Sir Ken Robinson, an author and renowned speaker in the field of education, gives a captivating talk in a TED conference in Montgomery, California on whether schools kill creativity in children.

He brings out the chinks in the public education system by pointing out the fact that it is educating children for a future no one knows.

He says that children have extraordinary capacities for innovation and dedication.
One trait he particularly admires in children is taking chances. Kids are not scared of making mistakes, which according to the speaker changes when we grow up.

The society stigmatizes mistakes and the national education system reiterates this by portraying mistakes as wrong.

As a result, we are today falling out of creativity instead of growing into it.

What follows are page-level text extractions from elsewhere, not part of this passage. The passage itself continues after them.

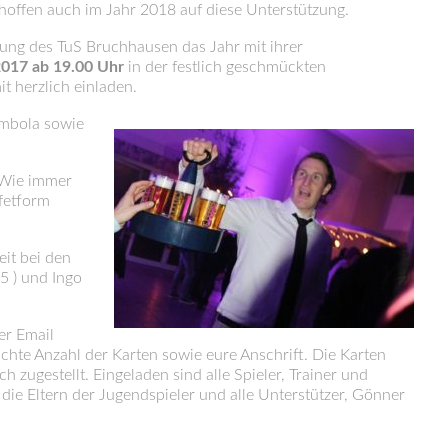
offen auch im Jahr 2018 auf diese Unterstützung.
lung des TuS Bruchhausen das Jahr mit ihrer
2017 ab 19.00 Uhr
in der festlich geschmückten
t herzlich einladen.
ombola sowie
. Wie immer
ffetform
eit bei den
5 ) und Ingo
er Email
hte Anzahl der Karten sowie eure Anschrift. Die Karten
zugestellt. Eingeladen sind alle Spieler, Trainer und
ie Eltern der Jugendspieler und alle Unterstützer, Gönner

The speaker also brings to light the fact that the same hierarchy in subjects is maintained all over the world. On the top are mathematics and languages followed by the humanities. Arts occupies the bottom rung. The fact that education was invented to meet the needs of industrialism explains this hierarchy.

This ranking has resulted in what the speaker calls academic inflation. Kids with degrees are sitting at home because you now need a higher degree in almost everything where a basic degree had sufficed before. 

This hierarchy of subjects is based on two ideas- one, that all subjects needed for work should be at the top, and second, on academic ability.

He points out how intelligence has three essential features:
it is at once diverse, dynamic and distinct.
He does this to drive home the truth that intelligence is not one-dimensional, as our education systems make it out to be. 

Indeed, Sir Ken Robinson makes a profoundly convincing argument about how we need to change the fundamental principles of our education system to ensure it fosters creativity rather than killing it.



This is a summary of a TED talk titled 'Do Schools Kill Creativity?' by Sir Ken Robinson (available on YouTube) published on January 6, 2007, written as part of a media class assignment.